- Opening Delimiter -

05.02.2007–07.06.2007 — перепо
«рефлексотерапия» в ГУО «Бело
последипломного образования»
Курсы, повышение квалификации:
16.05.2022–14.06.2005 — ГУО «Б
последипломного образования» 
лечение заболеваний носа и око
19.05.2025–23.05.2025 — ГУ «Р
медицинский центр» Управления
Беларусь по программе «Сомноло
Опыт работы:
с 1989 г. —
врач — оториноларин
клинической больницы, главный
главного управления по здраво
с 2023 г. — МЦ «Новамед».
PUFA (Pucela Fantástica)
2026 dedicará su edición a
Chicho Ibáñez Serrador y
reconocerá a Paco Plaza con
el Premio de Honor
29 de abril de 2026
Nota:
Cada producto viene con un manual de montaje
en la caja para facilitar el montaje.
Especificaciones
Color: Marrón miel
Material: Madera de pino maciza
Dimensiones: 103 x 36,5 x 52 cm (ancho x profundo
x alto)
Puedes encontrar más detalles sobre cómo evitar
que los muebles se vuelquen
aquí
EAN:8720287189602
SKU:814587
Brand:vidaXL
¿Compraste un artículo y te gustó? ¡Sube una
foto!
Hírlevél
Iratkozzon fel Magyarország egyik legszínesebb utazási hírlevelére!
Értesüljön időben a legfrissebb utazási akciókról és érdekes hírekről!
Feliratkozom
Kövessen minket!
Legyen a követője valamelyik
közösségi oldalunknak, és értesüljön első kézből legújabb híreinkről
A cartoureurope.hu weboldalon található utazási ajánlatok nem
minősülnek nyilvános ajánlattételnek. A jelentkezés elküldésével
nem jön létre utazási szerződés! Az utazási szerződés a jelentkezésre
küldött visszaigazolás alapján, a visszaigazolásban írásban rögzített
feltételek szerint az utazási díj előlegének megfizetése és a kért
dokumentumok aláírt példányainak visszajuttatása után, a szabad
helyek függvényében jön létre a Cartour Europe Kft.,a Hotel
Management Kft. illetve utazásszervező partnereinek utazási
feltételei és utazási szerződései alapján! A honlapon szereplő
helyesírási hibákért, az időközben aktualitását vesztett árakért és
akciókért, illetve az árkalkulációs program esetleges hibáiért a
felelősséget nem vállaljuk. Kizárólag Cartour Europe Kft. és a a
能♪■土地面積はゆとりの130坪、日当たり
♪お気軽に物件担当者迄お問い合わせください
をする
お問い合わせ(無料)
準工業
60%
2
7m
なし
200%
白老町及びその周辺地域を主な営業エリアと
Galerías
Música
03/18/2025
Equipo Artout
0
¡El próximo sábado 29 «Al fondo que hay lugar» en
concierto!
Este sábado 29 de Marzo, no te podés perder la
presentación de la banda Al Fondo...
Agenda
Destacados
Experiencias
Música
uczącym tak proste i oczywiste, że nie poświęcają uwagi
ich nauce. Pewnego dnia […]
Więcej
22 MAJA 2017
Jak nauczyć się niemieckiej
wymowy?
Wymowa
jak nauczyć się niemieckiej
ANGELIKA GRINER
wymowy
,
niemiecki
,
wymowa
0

- Closing Delimiter -

Give all of the lines above as a numbered list, leaving out any blank ones.

1. 05.02.2007–07.06.2007 — перепо
2. «рефлексотерапия» в ГУО «Бело
3. последипломного образования»
4. Курсы, повышение квалификации:
5. 16.05.2022–14.06.2005 — ГУО «Б
6. последипломного образования» 
7. лечение заболеваний носа и око
8. 19.05.2025–23.05.2025 — ГУ «Р
9. медицинский центр» Управления
10. Беларусь по программе «Сомноло
11. Опыт работы:
12. с 1989 г. —
13. врач — оториноларин
14. клинической больницы, главный
15. главного управления по здраво
16. с 2023 г. — МЦ «Новамед».
17. PUFA (Pucela Fantástica)
18. 2026 dedicará su edición a
19. Chicho Ibáñez Serrador y
20. reconocerá a Paco Plaza con
21. el Premio de Honor
22. 29 de abril de 2026
23. Nota:
24. Cada producto viene con un manual de montaje
25. en la caja para facilitar el montaje.
26. Especificaciones
27. Color: Marrón miel
28. Material: Madera de pino maciza
29. Dimensiones: 103 x 36,5 x 52 cm (ancho x profundo
30. x alto)
31. Puedes encontrar más detalles sobre cómo evitar
32. que los muebles se vuelquen
33. aquí
34. EAN:8720287189602
35. SKU:814587
36. Brand:vidaXL
37. ¿Compraste un artículo y te gustó? ¡Sube una
38. foto!
39. Hírlevél
40. Iratkozzon fel Magyarország egyik legszínesebb utazási hírlevelére!
41. Értesüljön időben a legfrissebb utazási akciókról és érdekes hírekről!
42. Feliratkozom
43. Kövessen minket!
44. Legyen a követője valamelyik
45. közösségi oldalunknak, és értesüljön első kézből legújabb híreinkről
46. A cartoureurope.hu weboldalon található utazási ajánlatok nem
47. minősülnek nyilvános ajánlattételnek. A jelentkezés elküldésével
48. nem jön létre utazási szerződés! Az utazási szerződés a jelentkezésre
49. küldött visszaigazolás alapján, a visszaigazolásban írásban rögzített
50. feltételek szerint az utazási díj előlegének megfizetése és a kért
51. dokumentumok aláírt példányainak visszajuttatása után, a szabad
52. helyek függvényében jön létre a Cartour Europe Kft.,a Hotel
53. Management Kft. illetve utazásszervező partnereinek utazási
54. feltételei és utazási szerződései alapján! A honlapon szereplő
55. helyesírási hibákért, az időközben aktualitását vesztett árakért és
56. akciókért, illetve az árkalkulációs program esetleges hibáiért a
57. felelősséget nem vállaljuk. Kizárólag Cartour Europe Kft. és a a
58. 能♪■土地面積はゆとりの130坪、日当たり
59. ♪お気軽に物件担当者迄お問い合わせください
60. をする
61. お問い合わせ(無料)
62. 準工業
63. 60%
64. 2
65. 7m
66. なし
67. 200%
68. 白老町及びその周辺地域を主な営業エリアと
69. Galerías
70. Música
71. 03/18/2025
72. Equipo Artout
73. 0
74. ¡El próximo sábado 29 «Al fondo que hay lugar» en
75. concierto!
76. Este sábado 29 de Marzo, no te podés perder la
77. presentación de la banda Al Fondo...
78. Agenda
79. Destacados
80. Experiencias
81. Música
82. uczącym tak proste i oczywiste, że nie poświęcają uwagi
83. ich nauce. Pewnego dnia […]
84. Więcej
85. 22 MAJA 2017
86. Jak nauczyć się niemieckiej
87. wymowy?
88. Wymowa
89. jak nauczyć się niemieckiej
90. ANGELIKA GRINER
91. wymowy
92. ,
93. niemiecki
94. ,
95. wymowa
96. 0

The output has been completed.